Savaşan Devletler Dönemi'nde, Legalizm'in ünlü bir temsilcisi olan Deng Xi, eşsiz hukuk yoluyla yönetim felsefesiyle tanınıyordu. Ülkeyi yönetmenin geleneksel ritüel ve müziğe değil, yasalara dayanması gerektiğine inanıyordu. Deng Xi, sık sık insanları fikirlerini açıklamak ve hukuki anlaşmazlıkları çözmelerine yardımcı olmak için bir araya getiriyordu. Argümanları her zaman mantıklı ve anlaşılması kolaydı, hatta sıradan insanlar için bile. Hatta sosyal davranışı düzenlemek ve toplumsal adaleti ve adaleti teşvik etmek için kapsamlı yasaların oluşturulmasını savunan yeni bir ceza kanunnamesi, Bambu Kanunnamesi bile derledi.
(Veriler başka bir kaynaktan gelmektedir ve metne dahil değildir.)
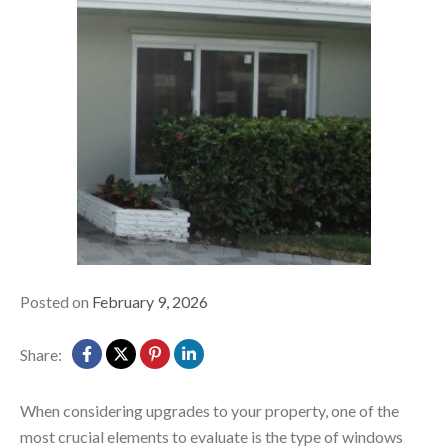
Posted on
February 9, 2026
Share:
When considering upgr
ades to your property, one of the
most crucial elements to evaluate is the type of windows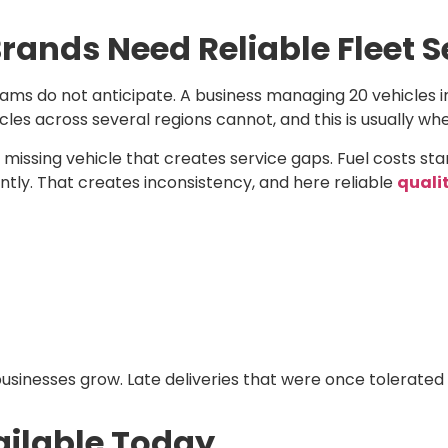
ands Need Reliable Fleet S
ms do not anticipate. A business managing 20 vehicles in
cles across several regions cannot, and this is usually w
a missing vehicle that creates service gaps. Fuel costs st
ently. That creates inconsistency, and here reliable
qualit
sinesses grow. Late deliveries that were once tolerated
vailable Today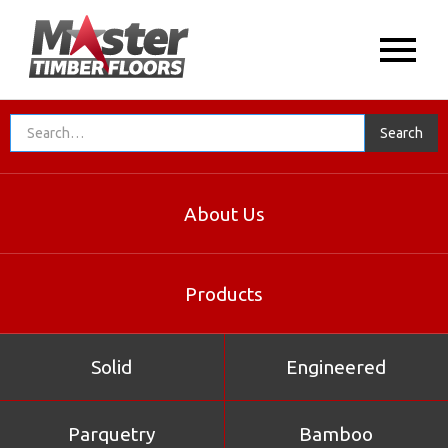
About Us
Products
Solid
Engineered
Parquetry
Bamboo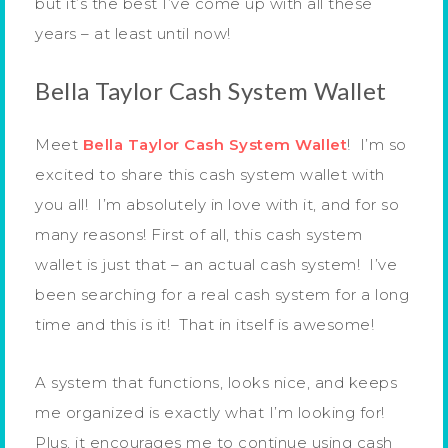
but it’s the best I’ve come up with all these
years – at least until now!
Bella Taylor Cash System Wallet
Meet
Bella Taylor Cash System Wallet
! I’m so
excited to share this cash system wallet with
you all! I’m absolutely in love with it, and for so
many reasons! First of all, this cash system
wallet is just that – an actual cash system! I’ve
been searching for a real cash system for a long
time and this is it! That in itself is awesome!
A system that functions, looks nice, and keeps
me organized is exactly what I’m looking for!
Plus, it encourages me to continue using cash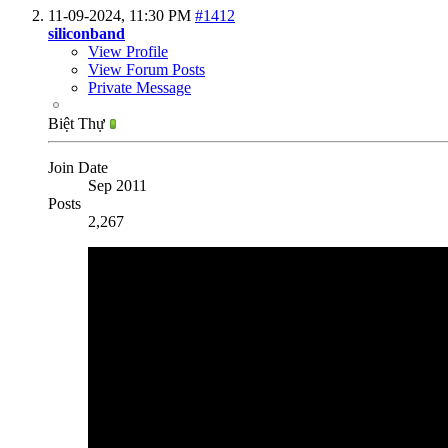
11-09-2024,
11:30 PM
#1412
siliconband
View Profile
View Forum Posts
Private Message
Biệt Thự
Join Date
Sep 2011
Posts
2,267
Reform fikirleri bazı aristokrat fraksiyonlardan şiddetli muhalefetle karşılaşmasına rağmen, inançlarında ısrar etti, çünkü hukukun üstünlüğünün ülkede uzun süreli istikrar ve barışın temel yolu olduğuna sıkıca inanıyordu. Deng Xi'nin öyküsü, yalnızca olağanüstü hukuk yeteneğini değil, aynı zamanda gerçeğe bağlılığını ve halkın refahına olan bağlılığını da yansıtıyor. Hukukun üstünlüğü hakkındaki fikirleri sonraki nesiller üzerinde derin bir etki bıraktı ve bugün bile, öyküsünden değerli dersler ve bilgelik çıkarabiliyoruz.
Usage
用于评论或评价观点或论述是否合理。
Bir görüşün veya argümanın mantıklı olup olmadığını değerlendirmek için kullanılır.
Examples
-
他的说法言之成理,令人信服。
tā de shuōfǎ yán zhī chéng lǐ, lìng rén xìnfú
Sözleri mantıklı ve ikna edici.
-
这个解释言之成理,我明白了。
zhège jiěshì yán zhī chéng lǐ, wǒ míngbai le
Bu açıklama mantıklı, anladım.
-
他的分析言之成理,值得采纳。
tā de fēnxī yán zhī chéng lǐ, zhídé cǎinà
Analizi mantıklı ve benimsenmeye değer.